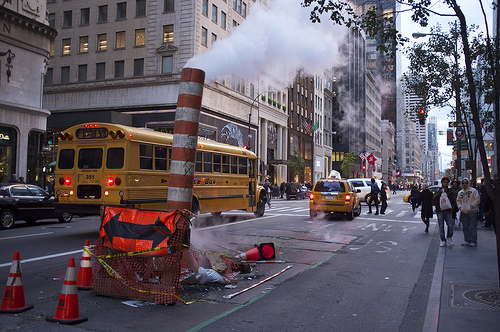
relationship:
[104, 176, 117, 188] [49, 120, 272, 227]
brake light on a bus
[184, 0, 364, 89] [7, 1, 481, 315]
smoke rising in a city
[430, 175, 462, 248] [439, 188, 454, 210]
man with a bag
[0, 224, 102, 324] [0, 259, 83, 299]
cones with stripes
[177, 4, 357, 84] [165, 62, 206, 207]
steam emitting from cylinder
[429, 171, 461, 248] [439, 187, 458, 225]
man carrying bag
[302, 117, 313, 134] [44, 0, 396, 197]
flag flying from building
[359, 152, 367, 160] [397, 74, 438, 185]
flag flying from building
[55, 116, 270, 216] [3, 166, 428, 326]
bus on road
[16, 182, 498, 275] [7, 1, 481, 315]
people in city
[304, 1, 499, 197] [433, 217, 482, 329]
tree on sidewalk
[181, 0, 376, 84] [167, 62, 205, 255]
smoke coming from object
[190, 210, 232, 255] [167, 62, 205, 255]
smoke coming from object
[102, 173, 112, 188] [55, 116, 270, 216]
light on back of bus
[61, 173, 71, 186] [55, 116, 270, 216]
light on back of bus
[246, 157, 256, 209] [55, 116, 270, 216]
doors to bus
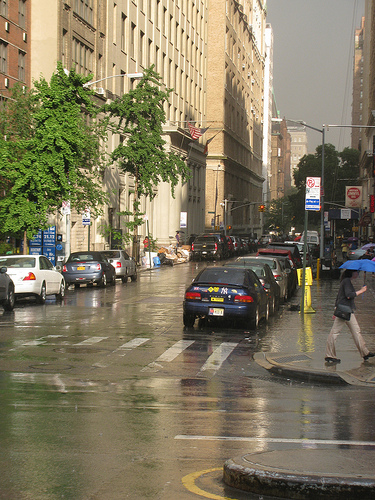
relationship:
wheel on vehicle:
[58, 277, 66, 298] [7, 237, 75, 306]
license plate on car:
[208, 307, 224, 316] [183, 267, 271, 329]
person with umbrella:
[325, 269, 375, 363] [332, 255, 373, 275]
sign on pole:
[305, 176, 321, 212] [299, 209, 309, 313]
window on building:
[224, 22, 228, 54] [206, 3, 263, 223]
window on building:
[173, 22, 177, 55] [109, 2, 205, 226]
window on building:
[127, 23, 136, 59] [43, 0, 108, 243]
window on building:
[72, 40, 76, 60] [6, 4, 41, 155]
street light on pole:
[122, 67, 148, 81] [317, 129, 328, 309]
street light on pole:
[250, 198, 267, 209] [317, 129, 328, 309]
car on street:
[183, 267, 271, 329] [5, 247, 362, 496]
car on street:
[208, 227, 314, 315] [5, 247, 362, 496]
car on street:
[62, 252, 116, 285] [138, 270, 183, 327]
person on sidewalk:
[333, 264, 363, 312] [312, 277, 330, 332]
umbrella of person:
[344, 255, 374, 271] [324, 269, 362, 361]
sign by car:
[299, 264, 319, 318] [221, 261, 283, 314]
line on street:
[196, 340, 239, 377] [3, 266, 373, 402]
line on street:
[138, 338, 195, 372] [3, 266, 373, 402]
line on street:
[92, 335, 152, 367] [3, 266, 373, 402]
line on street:
[72, 334, 109, 346] [3, 266, 373, 402]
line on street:
[7, 331, 64, 351] [3, 266, 373, 402]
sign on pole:
[305, 176, 321, 212] [317, 126, 328, 259]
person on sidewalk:
[325, 269, 375, 363] [261, 239, 374, 383]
******************************
Which lines of the data above contain the word "umbrella"? Gather each of them and copy it out in full.

person with umbrella:
umbrella of person:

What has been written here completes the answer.